Some Proposed Goals
- Design a common non-proprietary data specification that is inclusive enough to allow data interchange.
- it would be highly useful to have a very lightweight and simple data format that it would be easy for lots of systems to output data in that format (or for data in other formats to be easily transformed into this format). Separate from considerations of what application(s) will be used to analyze that data or even what assumptions about the network as a whole will be applied to the analysis. Ideally it should also be accommodating of a wide range of theoretical positions and questions even about seemingly "fundamental" aspects (such as perhaps flexibility about what is/is not a node for analytical perspectives).
- multiple (dozens ... hundreds) node attribute variables
- multiple (dozens ... hundreds) link attribute variables
- extremely multiplex links
- missing data
- time data
- value labels
- really big (*huge* <-- PLEASE DEFINE) networks
- discrete or continuous transformations of single variables
- egocentric or complete networks
- inclusion of useful kitchen apliences
- can be translated / represented in relational db
- has a well defined process of extension to meet future
needs so it doesn't become immediately obsolete.

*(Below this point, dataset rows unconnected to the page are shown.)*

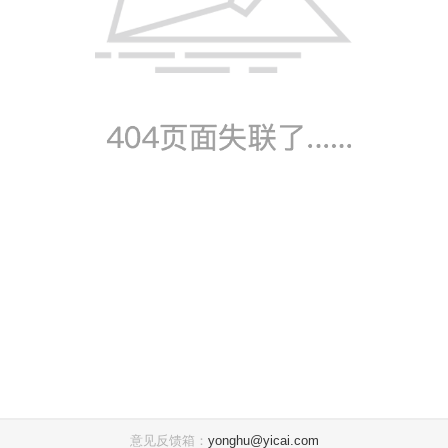
意见反馈箱：
yonghu@yicai.com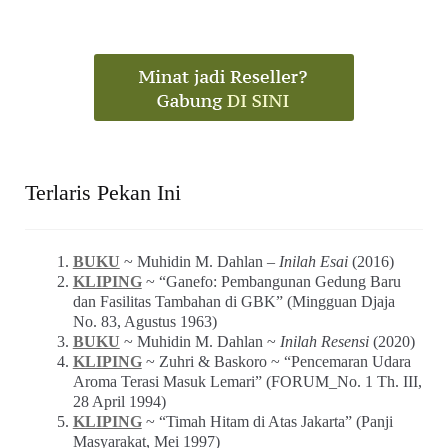
Terlaris Pekan Ini
BUKU
~ Muhidin M. Dahlan –
Inilah Esai
(2016)
KLIPING
~ “Ganefo: Pembangunan Gedung Baru
dan Fasilitas Tambahan di GBK” (Mingguan Djaja
No. 83, Agustus 1963)
BUKU
~ Muhidin M. Dahlan ~
Inilah Resensi
(2020)
KLIPING
~ Zuhri & Baskoro ~ “Pencemaran Udara
Aroma Terasi Masuk Lemari” (FORUM_No. 1 Th. III,
28 April 1994)
KLIPING
~ “Timah Hitam di Atas Jakarta” (Panji
Masyarakat, Mei 1997)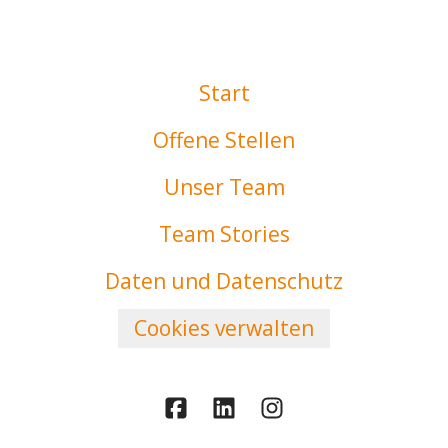
Start
Offene Stellen
Unser Team
Team Stories
Daten und Datenschutz
Cookies verwalten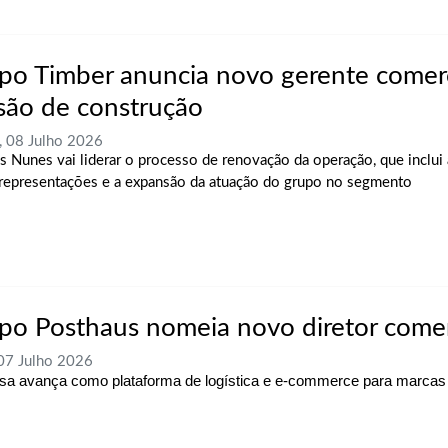
po Timber anuncia novo gerente comerc
isão de construção
, 08 Julho 2026
us Nunes vai liderar o processo de renovação da operação, que inclui
representações e a expansão da atuação do grupo no segmento
po Posthaus nomeia novo diretor comer
 07 Julho 2026
a avança como plataforma de logística e e-commerce para marca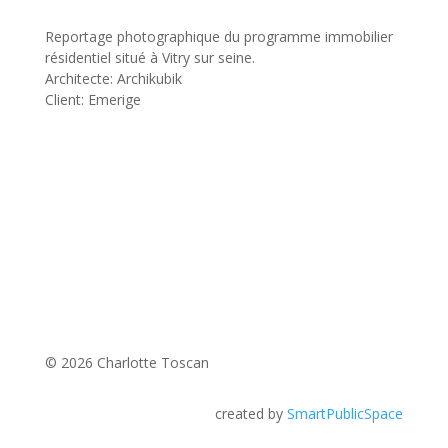
Reportage photographique du programme immobilier
résidentiel situé à Vitry sur seine.
Architecte: Archikubik
Client: Emerige
© 2026 Charlotte Toscan
created by
SmartPublicSpace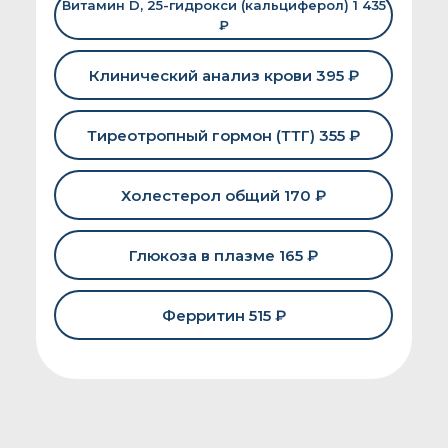
Витамин D, 25-гидрокси (кальциферол) 1 435
₽
Клинический анализ крови 395 ₽
Тиреотропный гормон (ТТГ) 355 ₽
Холестерол общий 170 ₽
Глюкоза в плазме 165 ₽
Ферритин 515 ₽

- a clear group or team responsible for maintaining and updating specification
- Easy for a parser to ignore information it doesn't know how to read
Data Version Control
- Version control and merging datasets needs to be key to the effort. IF researchers A and B use data from public sources, say the USPTO database, and then repair the bad data, they essentially have 4 data sets (at least). The easier we can make comparing, merging and rolling back the more we will be able to build on each other's work, something that could be vastly improved.